Finotelli Paolo, Piccardi Carlo, Miglio Edie, Dulio Paolo
Department of Mathematics, Politecnico di Milano, Milan, Italy.
Department of Electronics, Information and Bioengineering, Politecnico di Milano, Milan, Italy.
Front Neurosci. 2021 Apr 28;15:665544. doi: 10.3389/fnins.2021.665544. eCollection 2021.
In this paper, we propose a graphlet-based topological algorithm for the investigation of the brain network at (RS). To this aim, we model the brain as a graph, where (labeled) nodes correspond to specific cerebral areas and links are weighted connections determined by the intensity of the (fMRI). Then, we select a number of working , namely, connected and non-isomorphic induced subgraphs. We compute, for each labeled node, its (GDV), which allows us to associate a GDV matrix to each one of the 133 subjects of the considered sample, reporting how many times each node of the atlas "touches" the independent orbits defined by the graphlet set. We focus on the 56 independent columns (i.e., non-redundant orbits) of the GDV matrices. By aggregating their count all over the 133 subjects and then by sorting each column independently, we obtain a , whose top-level entries highlight the nodes (i.e., brain regions) most frequently touching each of the 56 independent graphlet orbits. Then, by pairwise comparing the columns of the sorted node table in the top- entries for various values of , we identify sets of nodes that are consistently involved with high frequency in the 56 independent graphlet orbits all over the 133 subjects. It turns out that these sets consist of labeled nodes directly belonging to the (DMN) or strongly interacting with it at the RS, indicating that graphlet analysis provides a viable tool for the topological characterization of such brain regions. We finally provide a validation of the graphlet approach by testing its power in catching network differences. To this aim, we encode in a (GCM) the network information associated with each subject then construct a subject-to-subject (GCD) matrix based on the Euclidean distances between all possible pairs of GCM. The analysis of the clusters induced by the GCD matrix shows a clear separation of the subjects in two groups, whose relationship with the subject characteristics is investigated.
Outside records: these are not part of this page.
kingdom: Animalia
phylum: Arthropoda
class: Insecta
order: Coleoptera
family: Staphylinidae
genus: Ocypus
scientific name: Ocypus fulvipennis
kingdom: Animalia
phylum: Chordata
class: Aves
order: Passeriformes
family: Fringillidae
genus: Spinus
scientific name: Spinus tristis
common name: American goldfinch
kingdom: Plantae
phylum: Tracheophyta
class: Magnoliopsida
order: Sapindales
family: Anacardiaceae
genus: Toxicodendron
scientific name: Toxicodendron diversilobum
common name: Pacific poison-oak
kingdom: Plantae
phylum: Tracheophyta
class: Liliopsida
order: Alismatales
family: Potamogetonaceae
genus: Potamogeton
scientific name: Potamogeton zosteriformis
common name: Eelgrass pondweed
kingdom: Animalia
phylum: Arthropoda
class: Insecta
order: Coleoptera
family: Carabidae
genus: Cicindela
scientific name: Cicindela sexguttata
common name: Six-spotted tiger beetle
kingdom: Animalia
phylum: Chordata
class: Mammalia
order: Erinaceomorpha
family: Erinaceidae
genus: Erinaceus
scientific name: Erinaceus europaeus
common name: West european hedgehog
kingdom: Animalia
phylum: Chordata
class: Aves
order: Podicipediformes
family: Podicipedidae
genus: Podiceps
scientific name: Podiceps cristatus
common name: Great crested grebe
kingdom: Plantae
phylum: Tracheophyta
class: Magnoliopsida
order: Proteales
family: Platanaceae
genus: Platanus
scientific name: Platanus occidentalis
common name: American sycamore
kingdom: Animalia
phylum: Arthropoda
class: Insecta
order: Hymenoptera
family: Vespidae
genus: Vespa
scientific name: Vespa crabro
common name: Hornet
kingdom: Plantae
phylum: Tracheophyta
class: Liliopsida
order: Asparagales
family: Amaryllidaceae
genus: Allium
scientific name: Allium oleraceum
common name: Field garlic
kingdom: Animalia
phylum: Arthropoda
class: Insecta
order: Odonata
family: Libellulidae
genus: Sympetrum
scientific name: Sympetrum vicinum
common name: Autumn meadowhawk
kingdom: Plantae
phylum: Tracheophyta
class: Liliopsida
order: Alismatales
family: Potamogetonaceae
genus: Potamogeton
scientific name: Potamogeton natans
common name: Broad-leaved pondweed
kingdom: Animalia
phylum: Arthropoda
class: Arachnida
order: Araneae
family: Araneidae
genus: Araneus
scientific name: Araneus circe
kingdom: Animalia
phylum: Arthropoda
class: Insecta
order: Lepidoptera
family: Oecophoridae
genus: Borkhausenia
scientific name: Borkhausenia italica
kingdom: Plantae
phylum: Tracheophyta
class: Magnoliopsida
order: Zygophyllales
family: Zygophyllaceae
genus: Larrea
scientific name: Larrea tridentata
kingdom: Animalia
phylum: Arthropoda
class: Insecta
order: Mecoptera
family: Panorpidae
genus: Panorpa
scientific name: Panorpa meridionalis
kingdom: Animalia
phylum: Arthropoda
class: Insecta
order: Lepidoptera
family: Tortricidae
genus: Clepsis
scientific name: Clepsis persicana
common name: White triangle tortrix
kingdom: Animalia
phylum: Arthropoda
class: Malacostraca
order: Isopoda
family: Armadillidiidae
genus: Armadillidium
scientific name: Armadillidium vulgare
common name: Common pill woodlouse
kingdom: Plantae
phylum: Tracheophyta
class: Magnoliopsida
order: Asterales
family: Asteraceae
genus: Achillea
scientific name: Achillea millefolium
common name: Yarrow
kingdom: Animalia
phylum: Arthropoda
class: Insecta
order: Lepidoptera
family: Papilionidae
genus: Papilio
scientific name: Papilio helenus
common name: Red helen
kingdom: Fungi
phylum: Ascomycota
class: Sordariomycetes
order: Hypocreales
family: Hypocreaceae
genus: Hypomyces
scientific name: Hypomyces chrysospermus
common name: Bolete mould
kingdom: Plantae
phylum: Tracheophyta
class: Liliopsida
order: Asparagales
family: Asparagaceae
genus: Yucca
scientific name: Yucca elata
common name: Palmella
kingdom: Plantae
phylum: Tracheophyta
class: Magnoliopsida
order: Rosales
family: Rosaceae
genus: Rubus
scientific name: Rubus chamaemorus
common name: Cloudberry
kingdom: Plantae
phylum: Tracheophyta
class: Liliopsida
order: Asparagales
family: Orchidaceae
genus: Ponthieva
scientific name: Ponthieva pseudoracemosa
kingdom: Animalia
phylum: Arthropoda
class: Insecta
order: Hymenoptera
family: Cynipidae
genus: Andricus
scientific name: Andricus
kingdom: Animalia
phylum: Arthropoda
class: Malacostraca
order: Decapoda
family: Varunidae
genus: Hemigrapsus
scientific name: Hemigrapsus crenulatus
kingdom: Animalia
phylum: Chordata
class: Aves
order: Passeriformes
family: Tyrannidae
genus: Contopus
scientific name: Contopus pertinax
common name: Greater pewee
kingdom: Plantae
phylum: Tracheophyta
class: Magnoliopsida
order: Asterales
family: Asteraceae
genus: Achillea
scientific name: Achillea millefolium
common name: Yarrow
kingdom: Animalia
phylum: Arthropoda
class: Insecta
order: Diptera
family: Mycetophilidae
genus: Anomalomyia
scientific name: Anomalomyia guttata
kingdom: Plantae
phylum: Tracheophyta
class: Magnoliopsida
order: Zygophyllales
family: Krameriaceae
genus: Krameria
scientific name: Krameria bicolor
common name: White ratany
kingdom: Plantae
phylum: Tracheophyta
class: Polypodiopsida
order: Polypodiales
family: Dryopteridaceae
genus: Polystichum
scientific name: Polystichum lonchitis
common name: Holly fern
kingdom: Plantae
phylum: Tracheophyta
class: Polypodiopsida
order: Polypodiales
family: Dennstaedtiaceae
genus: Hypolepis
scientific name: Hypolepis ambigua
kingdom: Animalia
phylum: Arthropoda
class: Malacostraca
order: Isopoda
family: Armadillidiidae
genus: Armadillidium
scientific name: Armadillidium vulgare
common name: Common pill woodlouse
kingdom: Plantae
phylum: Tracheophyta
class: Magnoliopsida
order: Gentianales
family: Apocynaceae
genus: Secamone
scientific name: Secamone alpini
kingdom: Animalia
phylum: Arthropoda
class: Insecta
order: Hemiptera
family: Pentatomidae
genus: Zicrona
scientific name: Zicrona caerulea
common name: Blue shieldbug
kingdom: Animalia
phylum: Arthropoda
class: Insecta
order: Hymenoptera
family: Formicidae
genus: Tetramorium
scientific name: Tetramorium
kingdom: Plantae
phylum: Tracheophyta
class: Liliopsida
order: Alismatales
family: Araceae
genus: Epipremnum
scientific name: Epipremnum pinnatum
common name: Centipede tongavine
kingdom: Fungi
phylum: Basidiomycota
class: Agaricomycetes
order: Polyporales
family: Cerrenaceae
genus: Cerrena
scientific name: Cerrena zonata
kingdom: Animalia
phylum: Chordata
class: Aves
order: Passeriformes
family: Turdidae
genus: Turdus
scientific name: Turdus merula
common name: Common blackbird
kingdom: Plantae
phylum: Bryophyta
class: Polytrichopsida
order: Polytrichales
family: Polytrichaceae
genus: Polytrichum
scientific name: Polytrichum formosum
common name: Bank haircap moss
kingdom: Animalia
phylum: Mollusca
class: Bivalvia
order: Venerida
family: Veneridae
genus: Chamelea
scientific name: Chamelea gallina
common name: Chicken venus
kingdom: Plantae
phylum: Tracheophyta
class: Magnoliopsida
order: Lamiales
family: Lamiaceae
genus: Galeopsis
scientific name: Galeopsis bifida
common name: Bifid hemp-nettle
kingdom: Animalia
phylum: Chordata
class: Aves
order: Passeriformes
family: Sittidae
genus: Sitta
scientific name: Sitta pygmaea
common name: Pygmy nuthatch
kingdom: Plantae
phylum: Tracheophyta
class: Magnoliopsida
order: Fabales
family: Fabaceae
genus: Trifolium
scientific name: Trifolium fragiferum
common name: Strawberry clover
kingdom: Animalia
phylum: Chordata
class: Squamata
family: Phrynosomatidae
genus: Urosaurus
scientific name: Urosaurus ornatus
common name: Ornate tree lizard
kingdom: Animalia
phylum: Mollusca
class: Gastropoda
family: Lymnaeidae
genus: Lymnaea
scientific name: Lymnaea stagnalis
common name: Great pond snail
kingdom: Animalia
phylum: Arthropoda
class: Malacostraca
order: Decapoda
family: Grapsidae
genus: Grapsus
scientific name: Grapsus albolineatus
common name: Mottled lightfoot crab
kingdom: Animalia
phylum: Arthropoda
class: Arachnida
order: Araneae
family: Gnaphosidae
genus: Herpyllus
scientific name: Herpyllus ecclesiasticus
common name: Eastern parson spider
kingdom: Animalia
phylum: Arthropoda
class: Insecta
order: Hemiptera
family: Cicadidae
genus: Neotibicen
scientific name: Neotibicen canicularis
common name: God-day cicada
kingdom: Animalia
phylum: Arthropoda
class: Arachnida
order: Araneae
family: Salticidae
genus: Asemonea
在本文中,我们提出了一种基于图元的拓扑算法,用于静息态(RS)脑网络的研究。为此,我们将大脑建模为一个图,其中(带标签的)节点对应于特定的脑区,边是由功能磁共振成像(fMRI)强度确定的加权连接。然后,我们选择一些工作图元,即连通且非同构的诱导子图。对于每个带标签的节点,我们计算其图元度值(GDV),这使我们能够为所考虑样本的133名受试者中的每一个关联一个GDV矩阵,报告图谱中的每个节点“接触”由图元集定义的独立轨道的次数。我们关注GDV矩阵的56个独立列(即非冗余轨道)。通过汇总133名受试者中所有列的计数,然后对每一列进行独立排序,我们得到一个节点表,其顶级条目突出显示了最频繁接触56个独立图元轨道中每一个的节点(即脑区)。然后,通过对排序后的节点表的列在不同阈值的顶级条目中进行两两比较,我们识别出在133名受试者的56个独立图元轨道中始终高频参与的节点集。结果表明,这些节点集由直接属于默认模式网络(DMN)或在静息态时与其强烈相互作用的带标签节点组成,这表明图元分析为这类脑区的拓扑特征提供了一个可行的工具。我们最终通过测试其捕捉网络差异的能力来验证图元方法。为此,我们在生成对抗网络(GCM)中编码与每个受试者相关的网络信息,然后基于所有可能的GCM对之间的欧几里得距离构建一个受试者间生成对抗差异(GCD)矩阵。对GCD矩阵诱导的聚类分析表明,受试者明显分为两组,并对它们与受试者特征的关系进行了研究。